[Input data — start]

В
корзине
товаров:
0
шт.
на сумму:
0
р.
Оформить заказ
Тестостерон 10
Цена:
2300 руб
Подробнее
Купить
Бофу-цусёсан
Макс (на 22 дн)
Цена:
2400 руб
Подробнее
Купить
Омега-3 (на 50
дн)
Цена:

[Input data — finish]

Your assignment: Copy every line of text from the entries above, word for word and in the same order.

Result of this exercise:
В
корзине
товаров:
0
шт.
на сумму:
0
р.
Оформить заказ
Тестостерон 10
Цена:
2300 руб
Подробнее
Купить
Бофу-цусёсан
Макс (на 22 дн)
Цена:
2400 руб
Подробнее
Купить
Омега-3 (на 50
дн)
Цена:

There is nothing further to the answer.